"Here comes another!"

Then we all dropped upon our faces behind the iron-plated pilot-house, which rose from the deck like a great umbrella. The screaming shot would sometimes strike our bows, but usually pass over, falling into the water behind us.

While the Rebels fired from one battery, there was just sufficient excitement to make it interesting; but when they opened with two others, stationed at different points in the bend of the river, their range completely covered the pilot-house. Dropping behind that shelter to avoid the missiles in front, we were exposed to a hail of shot from the side. Thereupon the commodore peremptorily ordered us below, and we went down upon the gun-deck.

A correspondent of The Chicago Times, who chanced to be on board, took a position in the stern of the boat, under the impression that it was entirely safe. A moment after he came rushing in with blanched face and dripping clothing. A shot had struck within three feet of him, glancing into the river, and drenching every thing in the vicinity.

That long gun-deck was alive with action. The executive officer, Lieutenant Bishop, a gallant young fellow, fresh from the naval school, superintended every thing. Swarthy gunners manned the pieces; little powder-boys rushed to and fro with ammunition, and hurrying men crowded the long compartment.

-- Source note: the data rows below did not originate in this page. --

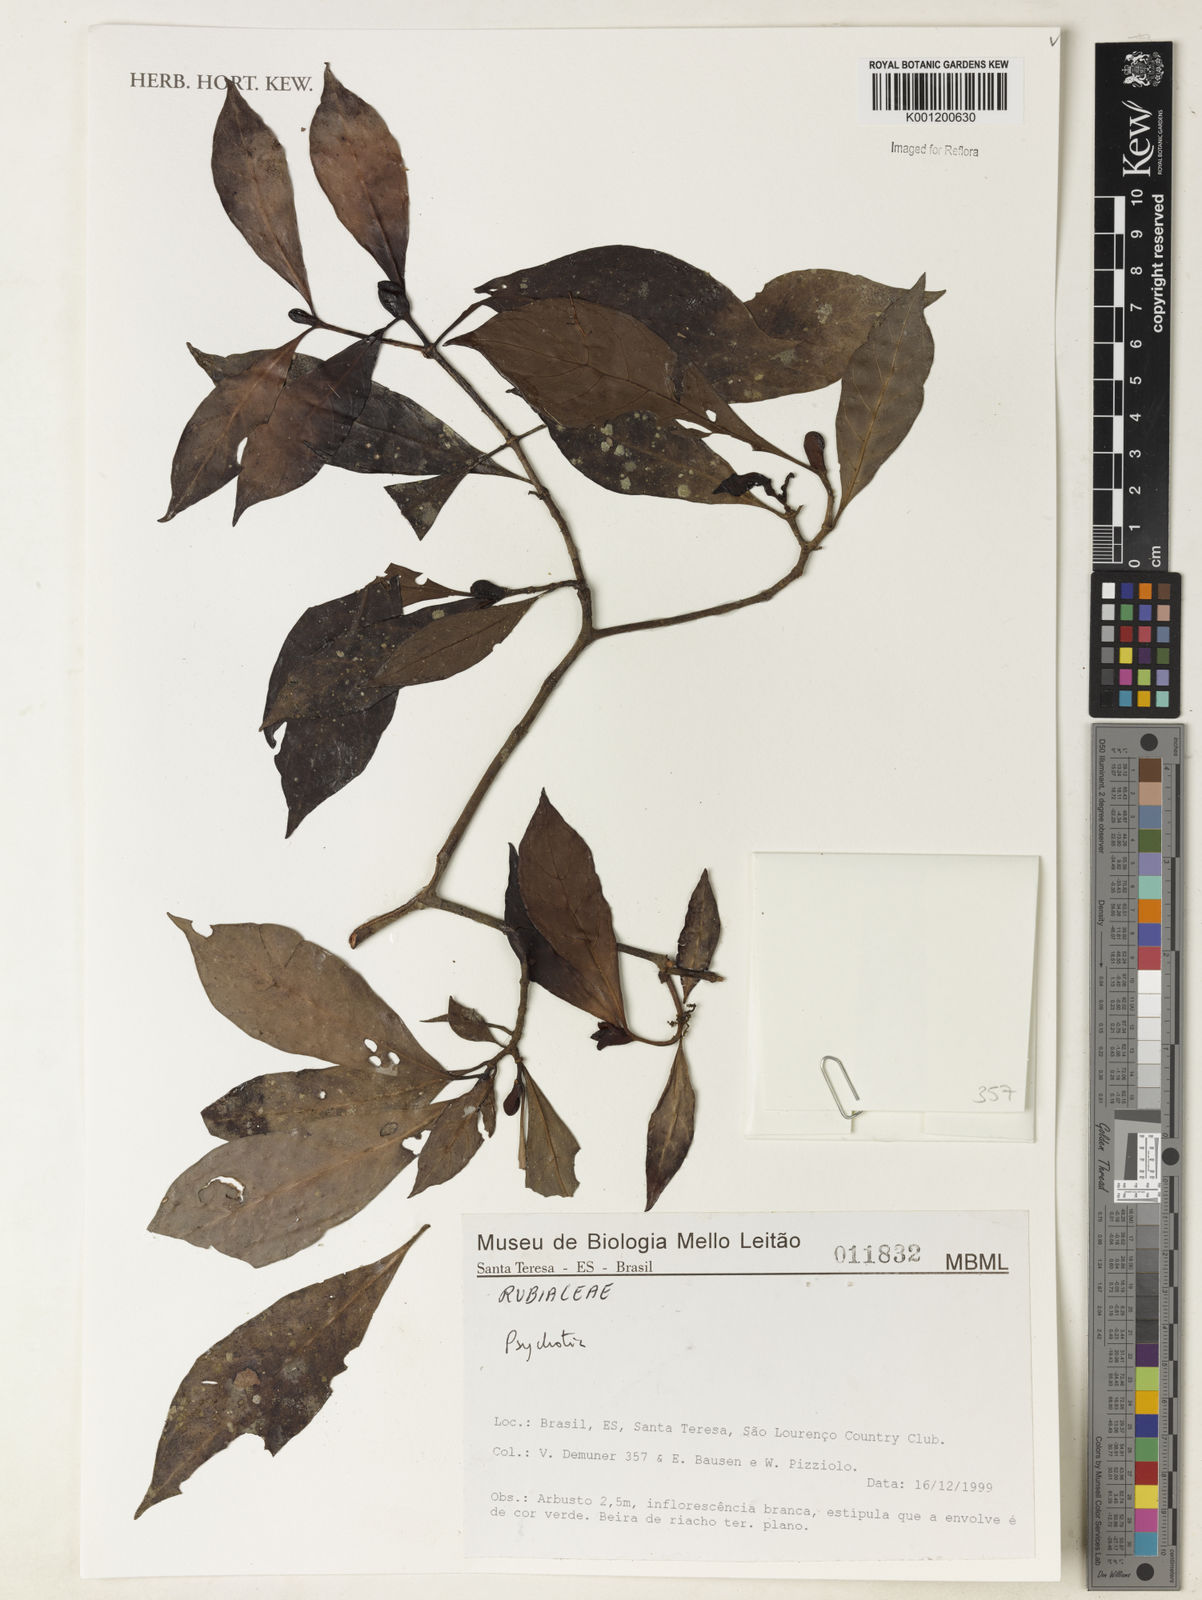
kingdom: Plantae
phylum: Tracheophyta
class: Magnoliopsida
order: Gentianales
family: Rubiaceae
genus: Psychotria
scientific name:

There came a tremendous crashing of glass, iron, and wood! An eight-inch solid shot, penetrating the half-inch iron plating and the five-inch timber, near the bows, as if they were paper, buried itself in the deck, and rebounded, striking the roof. In that manner it danced along the entire length of the boat, through the cabin, the ward-room, the machinery, the pantry—where it smashed a great deal of crockery—until, at the extreme stern, it fell and remained upon the commodore's writing-desk, crushing in the lid.

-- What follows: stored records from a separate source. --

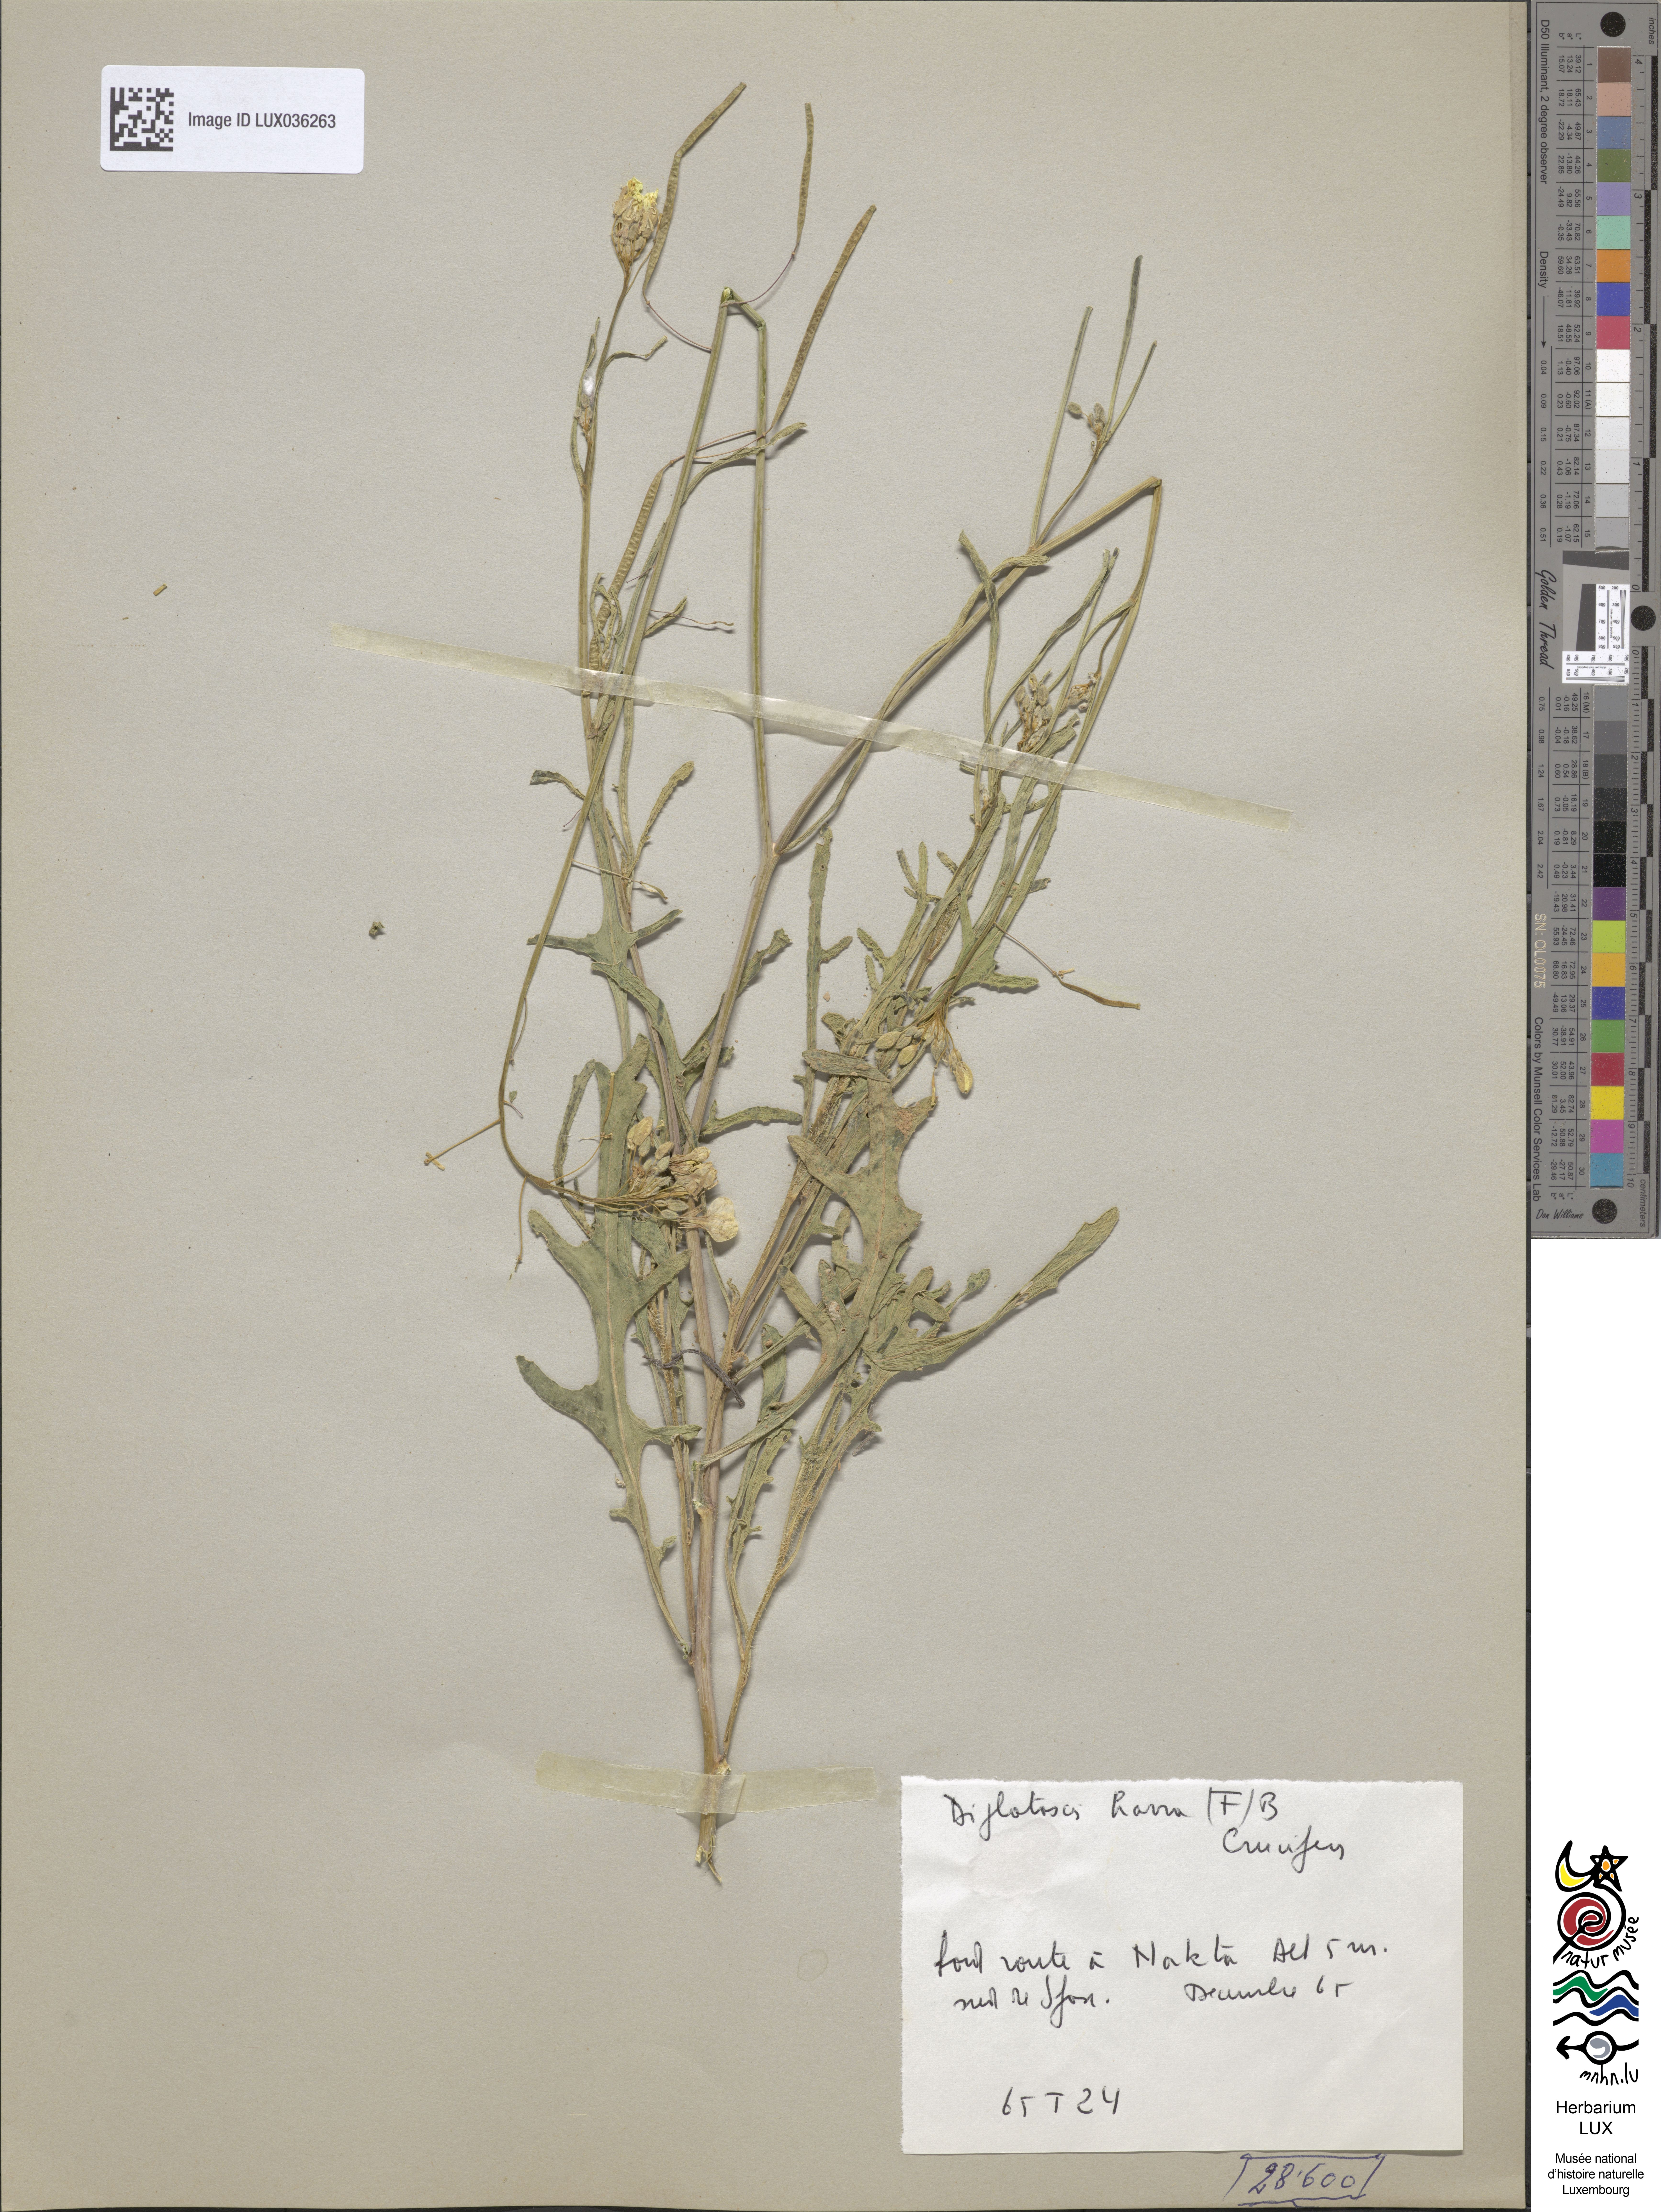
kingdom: Plantae
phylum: Tracheophyta
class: Magnoliopsida
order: Brassicales
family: Brassicaceae
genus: Diplotaxis
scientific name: Diplotaxis harra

A moment before the noisy, agile visitor arrived, the whole deck seemed crowded with busy men. A moment after, I looked again. A score of undismayed fellows were comfortably blowing splinters from their mouths and beards, and brushing them from their hair and faces; but, by a fortunate accident, not a single one of them was hurt.

How One feels underFeels Under Fire.

As the shot screamed along very near me, my curiosity diminished. I had a dim perception that nothing in this gunboat life could become me like the leaving of it. A mulatto cabin-boy, whose face turned almost white when the missile tore through the boat, shared my sensations.

"I wish that I was out of it," he said, confidentially; "but I put my own neck into this yoke, and I have got to wear it."